Students also improve their science communication during outreach events by engaging with various audiences who leave with an appreciation of birds; awareness of the avian research conducted at UW; and a better grasp of how the type of information collected can inform conservation.
“It is incredibly rewarding to be part of an initiative like WYOBIRD. As scientists, we always want our research to matter—to reach and connect with budding scientists and the broader public,” De Aquino says. “By involving developing scientists in research and connecting research efforts with the community, WYOBIRD is helping to make this happen.”
While WYOBIRD faculty are in the UW Department of Zoology and Physiology, involvement in the initiative is open to all UW students interested in studying birds.
“One thing that we’re all proud of is the new small-grant program to help international students with moving costs or equipment such as new computers,” says Patrick Kelley, a WYOBIRD co-director and an assistant research scientist of zoology and physiology.

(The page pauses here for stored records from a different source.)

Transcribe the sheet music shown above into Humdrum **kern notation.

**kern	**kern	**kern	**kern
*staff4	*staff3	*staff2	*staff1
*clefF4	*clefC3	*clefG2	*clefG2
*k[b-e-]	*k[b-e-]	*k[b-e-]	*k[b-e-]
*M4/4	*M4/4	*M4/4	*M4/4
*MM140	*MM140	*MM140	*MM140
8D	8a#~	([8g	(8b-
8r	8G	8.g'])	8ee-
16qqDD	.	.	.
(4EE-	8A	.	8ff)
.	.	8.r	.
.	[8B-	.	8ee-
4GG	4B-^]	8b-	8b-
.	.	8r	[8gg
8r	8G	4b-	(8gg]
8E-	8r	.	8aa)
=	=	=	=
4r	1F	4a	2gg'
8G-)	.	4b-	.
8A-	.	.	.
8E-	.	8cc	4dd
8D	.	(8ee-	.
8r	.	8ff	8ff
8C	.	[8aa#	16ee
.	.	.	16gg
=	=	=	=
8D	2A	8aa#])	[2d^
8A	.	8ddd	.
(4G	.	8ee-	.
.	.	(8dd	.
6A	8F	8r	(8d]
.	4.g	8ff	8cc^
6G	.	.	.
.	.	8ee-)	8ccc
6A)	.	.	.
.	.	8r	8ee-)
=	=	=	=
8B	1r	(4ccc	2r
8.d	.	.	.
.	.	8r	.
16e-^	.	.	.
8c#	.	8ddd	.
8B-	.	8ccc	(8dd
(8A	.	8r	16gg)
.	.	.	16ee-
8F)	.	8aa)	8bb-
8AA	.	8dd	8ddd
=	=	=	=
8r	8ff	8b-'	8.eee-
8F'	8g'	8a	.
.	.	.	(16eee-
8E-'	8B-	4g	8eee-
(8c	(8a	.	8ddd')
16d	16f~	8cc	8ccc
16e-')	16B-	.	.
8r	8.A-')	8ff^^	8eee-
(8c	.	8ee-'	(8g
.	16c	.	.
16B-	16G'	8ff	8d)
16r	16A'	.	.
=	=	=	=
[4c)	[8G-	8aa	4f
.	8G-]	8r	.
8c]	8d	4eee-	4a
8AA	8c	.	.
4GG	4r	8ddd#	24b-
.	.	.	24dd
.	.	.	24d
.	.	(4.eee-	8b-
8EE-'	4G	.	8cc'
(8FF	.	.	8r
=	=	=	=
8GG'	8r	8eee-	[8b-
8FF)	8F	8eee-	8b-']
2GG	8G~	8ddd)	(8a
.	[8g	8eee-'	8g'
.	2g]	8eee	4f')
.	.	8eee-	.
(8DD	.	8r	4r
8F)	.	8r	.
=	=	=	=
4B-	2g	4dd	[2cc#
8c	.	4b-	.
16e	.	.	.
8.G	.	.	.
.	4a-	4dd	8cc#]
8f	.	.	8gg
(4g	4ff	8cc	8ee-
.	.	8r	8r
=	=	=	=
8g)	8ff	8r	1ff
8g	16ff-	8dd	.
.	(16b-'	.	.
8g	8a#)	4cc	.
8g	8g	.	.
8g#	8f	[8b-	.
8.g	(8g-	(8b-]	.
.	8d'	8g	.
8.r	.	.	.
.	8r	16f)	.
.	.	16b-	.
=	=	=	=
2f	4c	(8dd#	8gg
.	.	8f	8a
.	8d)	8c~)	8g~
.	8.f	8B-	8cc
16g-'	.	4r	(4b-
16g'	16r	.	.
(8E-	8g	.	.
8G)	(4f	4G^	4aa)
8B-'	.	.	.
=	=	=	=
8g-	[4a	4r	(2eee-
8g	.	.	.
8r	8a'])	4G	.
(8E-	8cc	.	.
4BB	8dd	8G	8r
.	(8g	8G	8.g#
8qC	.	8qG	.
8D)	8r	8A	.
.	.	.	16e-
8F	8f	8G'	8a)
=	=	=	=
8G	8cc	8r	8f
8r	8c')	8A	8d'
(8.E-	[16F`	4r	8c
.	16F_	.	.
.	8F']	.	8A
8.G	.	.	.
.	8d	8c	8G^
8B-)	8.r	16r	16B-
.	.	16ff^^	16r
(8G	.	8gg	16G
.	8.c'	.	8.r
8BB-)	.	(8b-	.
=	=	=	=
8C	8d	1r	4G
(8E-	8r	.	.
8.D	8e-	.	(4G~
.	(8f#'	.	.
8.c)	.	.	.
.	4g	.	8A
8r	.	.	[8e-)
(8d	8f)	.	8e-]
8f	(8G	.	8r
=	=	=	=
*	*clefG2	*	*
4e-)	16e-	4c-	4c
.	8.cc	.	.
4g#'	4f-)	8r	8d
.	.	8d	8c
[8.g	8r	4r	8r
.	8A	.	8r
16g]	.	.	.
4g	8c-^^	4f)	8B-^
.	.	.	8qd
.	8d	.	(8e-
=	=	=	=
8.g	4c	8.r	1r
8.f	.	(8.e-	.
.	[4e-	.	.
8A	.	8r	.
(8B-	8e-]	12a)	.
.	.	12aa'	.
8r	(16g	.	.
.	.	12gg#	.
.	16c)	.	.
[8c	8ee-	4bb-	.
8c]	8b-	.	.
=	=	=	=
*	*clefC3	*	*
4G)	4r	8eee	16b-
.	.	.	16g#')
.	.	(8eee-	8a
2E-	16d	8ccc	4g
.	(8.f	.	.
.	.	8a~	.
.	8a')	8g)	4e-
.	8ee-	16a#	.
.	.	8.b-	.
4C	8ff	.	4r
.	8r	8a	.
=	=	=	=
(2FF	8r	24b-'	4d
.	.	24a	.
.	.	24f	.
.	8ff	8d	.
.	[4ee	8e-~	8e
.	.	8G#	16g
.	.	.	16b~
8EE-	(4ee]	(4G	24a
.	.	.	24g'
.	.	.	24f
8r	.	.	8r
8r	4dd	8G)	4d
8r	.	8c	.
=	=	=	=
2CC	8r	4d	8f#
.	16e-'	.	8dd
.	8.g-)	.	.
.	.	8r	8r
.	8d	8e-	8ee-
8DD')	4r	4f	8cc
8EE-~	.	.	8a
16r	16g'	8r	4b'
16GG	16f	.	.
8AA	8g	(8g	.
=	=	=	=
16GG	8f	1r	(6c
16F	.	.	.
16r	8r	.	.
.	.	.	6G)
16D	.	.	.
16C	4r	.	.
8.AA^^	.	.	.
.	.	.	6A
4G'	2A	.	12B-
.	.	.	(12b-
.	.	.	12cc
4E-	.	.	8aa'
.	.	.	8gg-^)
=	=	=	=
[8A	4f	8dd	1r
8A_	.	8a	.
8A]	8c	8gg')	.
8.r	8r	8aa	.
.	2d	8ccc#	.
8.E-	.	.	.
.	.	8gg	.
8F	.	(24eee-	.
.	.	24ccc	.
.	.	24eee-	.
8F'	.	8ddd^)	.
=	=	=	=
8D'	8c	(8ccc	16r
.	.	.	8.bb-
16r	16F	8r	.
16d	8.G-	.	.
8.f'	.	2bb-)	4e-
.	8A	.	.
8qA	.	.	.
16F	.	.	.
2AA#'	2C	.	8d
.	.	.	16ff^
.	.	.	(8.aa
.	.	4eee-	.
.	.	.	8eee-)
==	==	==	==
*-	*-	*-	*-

WYOBIRD also provides UW credit hours to undergraduate interns with the goal of securing funding to provide paid internships in 2024 and beyond. During UW’s recent Giving Day, Tarwater says WYOBIRD secured enough funding to pay for three undergraduate interns for one semester.
“I have seen a great deal of excitement from undergraduate and graduate students, and us faculty,” Tarwater says. “It is wonderful to be a part of it and to work together to benefit students. I am excited to help it grow and to build new relationships with the community.”
WYOBIRD currently has 19 members, including UW faculty, graduate students, and undergraduate students working in labs. Additionally, the initiative, thus far, has a dozen undergraduate avian interns. Six of those interns participated in the summer nest box study, which began in May, while the other six interns worked at the fall banding station.